A Valencia il 73% delle strade hanno questo limite e in pochi anni la circolazione delle auto è calata del 10%; in un articolo di Roberto Maggioni su “il manifesto”, l’Assessore Giuseppe Grezzi (l’italiano che ha cambiato il modo di muoversi in quella città di quasi 800.000 abitanti) racconta che a ogni limitazione per le auto è stato affiancato un potenziamento del mezzo pubblico e delle bici, togliendo carreggiate ai veicoli a motore e sostituendole con piste ciclabili con percorsi sicuri.

E ci spiega che hanno contenuto i prezzi dei mezzi pubblici, spostando gli aumenti veri sulle tasse locali, sui redditi più alti e sugli immobili di lusso, rimarcando che per un Governo progressista il costo della transizione ecologica deve pagarlo chi è più ricco.

Forti, quindi, di queste indicazioni e certezze e del fatto che la velocità media delle auto a Milano è di 13 Km/h, andiamo in Aula con l’Ordine del Giorno scritto da Mazzei, che viene inaspettatamente e sorprendentemente approvato con l’adesione entusiastica della Giunta.
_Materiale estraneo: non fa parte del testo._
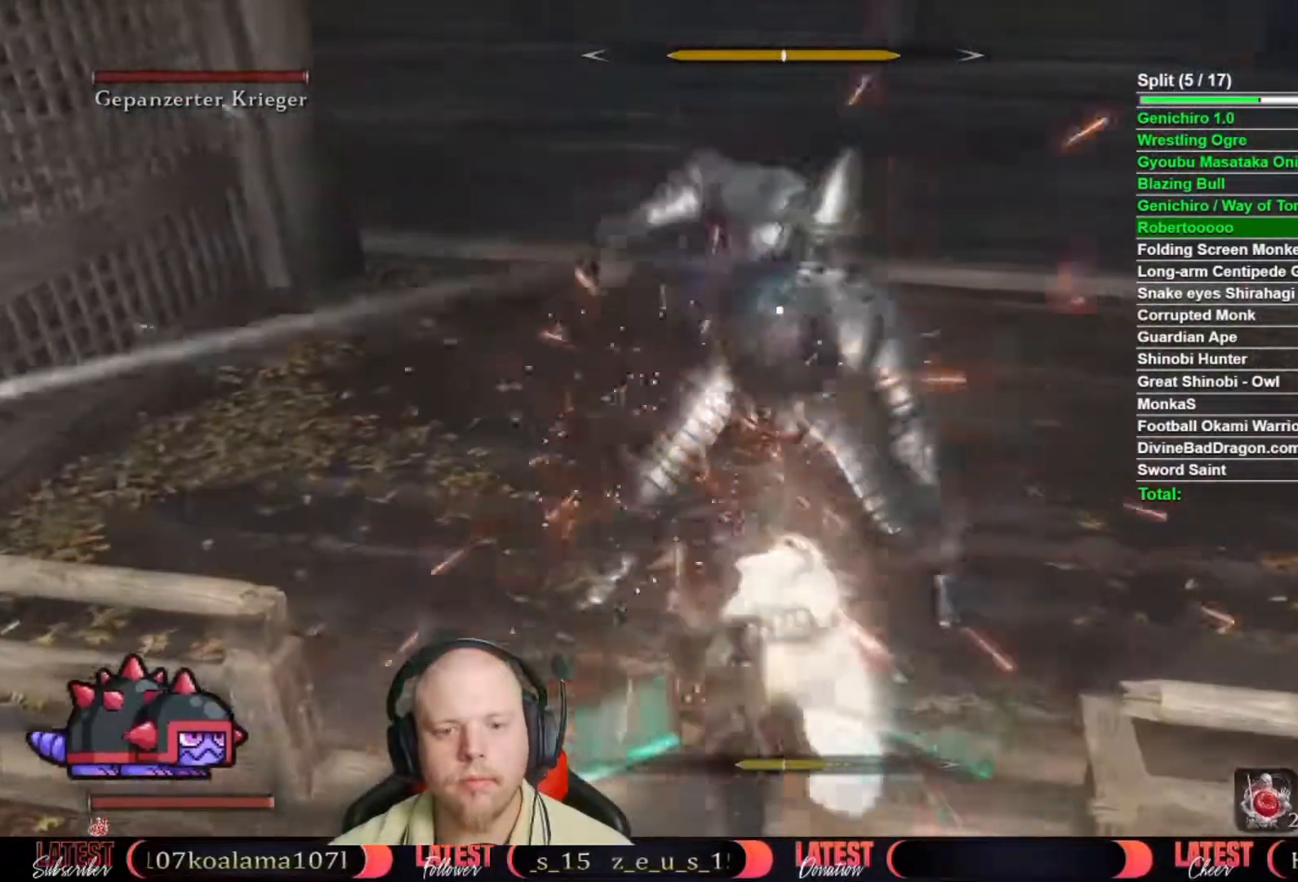
{"buttons": [], "right_stick": "center", "button_events": [[217, "L1", "down"], [217, "L2", "down"], [300, "L1", "up"], [300, "L2", "up"]]}
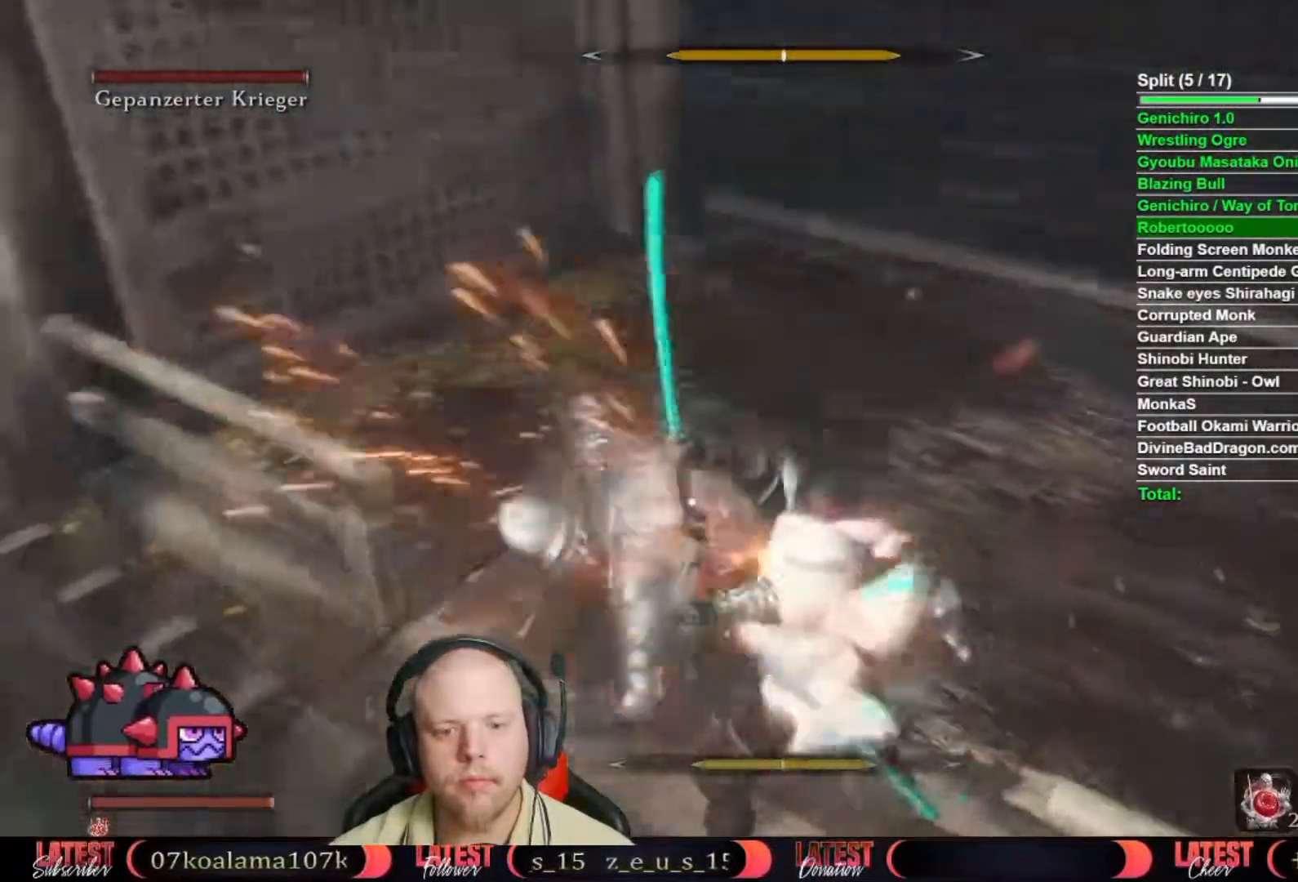
{"buttons": [], "right_stick": "center", "button_events": []}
Esce con clamore su tutti i giornali che Milano è una città a 30 Km/h; da Roma mi chiamano i miei amici ambientalisti entusiasti, e la notizia è diventata nazionale.

Ma, subito dal giorno dopo, iniziano i raffreddamenti, prima da parte della Giunta, che dice che sarà un punto d’arrivo, e, due giorni dopo, il Sindaco che dice, con l’abituale franchezza, che è uno stimolo, certo non dappertutto, certo non subito, che andrà a Parigi e a Londra a studiare il problema. Le associazioni ambientaliste (“Lega Ambiente” e “Sai che puoi”) si preoccupano e chiedono subito atti concreti.

I giornali titolano: “Frenata del Sindaco”, e noi riponiamo nel cassetto gli entusiasmi assieme agli altri Ordine del Giorno impolverati.

Si andrà avanti come adesso con qualche piccola Zona 30 ogni tanto, ma niente di grandioso come nelle altre città.

La mobilità a Milano rimane, ormai, con un’Area B che non funziona, orfana dei 30 Km/h, con qualche pista ciclabile (bene, ma troppo poche) e con qualche piazza “tattica” (bene, ma troppo poche).

Torniamo, quindi, tranquillamente all’età della pietra, senza perderci d’animo.